Data Integration Service

"Connect the Dots for Better Decision-Making"

Programming that can connect to a source system, extract data, change it, and combine it with data from other source systems in a target system is popularly known as data integration services. The target system can then be utilized by other computing systems and applications as a golden record, or single source of truth. The expert team at Rootfacts helps enterprise to handle their data in the right manner through specific tools.

Need For Data Integration

Many tools, technologies, and services are often used by modern enterprises to gather and store data. Data fragmentation causes silos and makes access difficult. But don’t worry Connect Your Data Silos with Our Streamlined Data Integration Services. For example, a business intelligence program requires marketing and financial data to better advertising efforts. Both datasets, nevertheless, come in different forms. Therefore, before analysis, an external system needs to clean, filter, and reformat both datasets. Furthermore, data engineers might manually carry out some preprocessing operations, which would add to the delays. Even with this effort, the analytics team might have overlooked a crucial dataset that the program would have otherwise benefited from.

The goal of our data integration service is to address these issues by providing various means of reliable access. For instance, a single, unified platform is used by all business intelligence apps and data analysts to access segregated data from various business processes.

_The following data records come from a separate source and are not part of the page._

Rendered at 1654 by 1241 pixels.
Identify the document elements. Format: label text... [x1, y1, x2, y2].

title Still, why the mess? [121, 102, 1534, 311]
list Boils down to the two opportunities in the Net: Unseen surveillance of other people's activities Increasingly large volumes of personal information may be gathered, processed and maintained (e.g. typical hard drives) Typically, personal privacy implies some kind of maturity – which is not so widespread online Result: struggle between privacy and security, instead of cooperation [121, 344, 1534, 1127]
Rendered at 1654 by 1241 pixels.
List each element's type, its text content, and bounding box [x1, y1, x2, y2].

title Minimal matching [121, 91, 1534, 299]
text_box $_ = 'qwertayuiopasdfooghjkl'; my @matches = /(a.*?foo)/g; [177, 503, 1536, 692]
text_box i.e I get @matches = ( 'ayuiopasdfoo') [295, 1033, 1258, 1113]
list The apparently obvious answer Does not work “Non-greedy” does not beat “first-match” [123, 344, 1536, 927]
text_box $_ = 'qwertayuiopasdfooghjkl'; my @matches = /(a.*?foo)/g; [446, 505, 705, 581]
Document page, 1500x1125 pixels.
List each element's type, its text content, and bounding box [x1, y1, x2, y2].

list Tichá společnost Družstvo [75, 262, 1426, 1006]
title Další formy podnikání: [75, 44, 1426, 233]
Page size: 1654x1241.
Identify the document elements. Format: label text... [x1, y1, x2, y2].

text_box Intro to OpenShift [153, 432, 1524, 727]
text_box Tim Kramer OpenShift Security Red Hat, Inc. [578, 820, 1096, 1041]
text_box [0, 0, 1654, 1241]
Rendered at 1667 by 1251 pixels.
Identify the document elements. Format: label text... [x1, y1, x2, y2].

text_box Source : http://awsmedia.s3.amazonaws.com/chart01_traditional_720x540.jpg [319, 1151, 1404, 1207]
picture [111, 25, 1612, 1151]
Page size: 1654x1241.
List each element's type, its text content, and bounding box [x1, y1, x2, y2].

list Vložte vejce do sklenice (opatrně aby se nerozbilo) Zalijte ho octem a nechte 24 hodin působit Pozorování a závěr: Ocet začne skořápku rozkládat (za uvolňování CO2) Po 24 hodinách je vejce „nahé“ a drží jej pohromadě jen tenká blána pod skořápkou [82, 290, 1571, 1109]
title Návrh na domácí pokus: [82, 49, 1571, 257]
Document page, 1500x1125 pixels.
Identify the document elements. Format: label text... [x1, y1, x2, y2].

Advantages of data integration service

  • Enhanced usage and effectiveness of data management
  • Improved integrity and quality of data. To extract value from data, data integration gathers information from several IoT sources into one location.
  • One essential component in guaranteeing a seamless cloud migration is data integration. CDC tools, ETL tools, data transfer services, and data connectors offer several ways for businesses to migrate to the cloud while preserving business continuity.
  • Quicker, more insightful learning from reliable, pertinent data
  • Use cases like real-time predictions and recommendations are activated by data integration features like streaming and event intake. 
  • Data integration provides the unified, high-quality data required to power ML models, it acts as the cornerstone for AI and ML.

Common data integration practices

  • ETL, or extract, transform, and load, is the process of moving data from one or more sources to a different location. A database, data warehouse, data store, or data lake could be this. ETL works best when handling smaller, relational data sets that need intricate changes. 
  • ELT, or extract, load, and transform. It is a process that takes data from one or more sources and puts it into a repository, like a data warehouse or data lake. ELT is an excellent tool for processing both structured and unstructured data since it can handle data of any quantity or type.
  • Data Replication, real-time data replication occurs between the source and target systems.
  • Publish-Subscribe, to update the target system, downstream systems subscribe to a data integration service. A single data subject or publication can have several subscribers with a hub and spoke design, which streamlines the entire process. 
  • Web services and application programming interfaces (API) are used to create an architecture that supports numerous request/response-based data services at once.

Rootfacts assistance in Data Integration

Today, it can be challenging to build a single data pipeline since you need someone to handle configuration drift, job scheduling, data transfers in various settings, and business rules in addition to rules for data transformation. Secure and reliable integration of diverse data sources across your organization using a trusted service. Through our automating tools that impact data analysis, cloud-based data integration solution can greatly speed up data integration and improve business performance.